» DATASET EXTRACT:

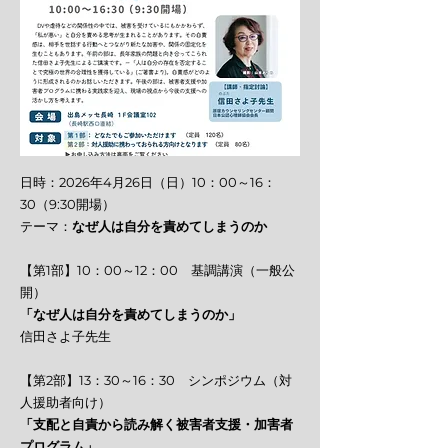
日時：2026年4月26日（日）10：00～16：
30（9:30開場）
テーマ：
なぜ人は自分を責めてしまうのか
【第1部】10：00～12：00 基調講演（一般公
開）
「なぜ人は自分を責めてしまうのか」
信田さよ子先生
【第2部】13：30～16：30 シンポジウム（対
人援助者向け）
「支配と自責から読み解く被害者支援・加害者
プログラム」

* * *

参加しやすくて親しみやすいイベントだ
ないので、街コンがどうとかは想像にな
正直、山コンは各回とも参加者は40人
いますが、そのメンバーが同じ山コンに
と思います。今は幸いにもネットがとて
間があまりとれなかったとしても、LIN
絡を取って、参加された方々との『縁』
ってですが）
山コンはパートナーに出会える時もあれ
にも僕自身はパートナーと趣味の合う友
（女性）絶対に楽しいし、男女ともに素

* * *

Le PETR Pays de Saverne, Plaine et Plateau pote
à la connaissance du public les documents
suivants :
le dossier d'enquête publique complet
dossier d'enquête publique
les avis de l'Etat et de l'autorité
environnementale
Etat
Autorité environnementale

» ACTIVITY: Within the data above, pick out all lines holding the word "なぜ人は自分を責めてしまうのか".

» ANSWER BOX:
なぜ人は自分を責めてしまうのか
「なぜ人は自分を責めてしまうのか」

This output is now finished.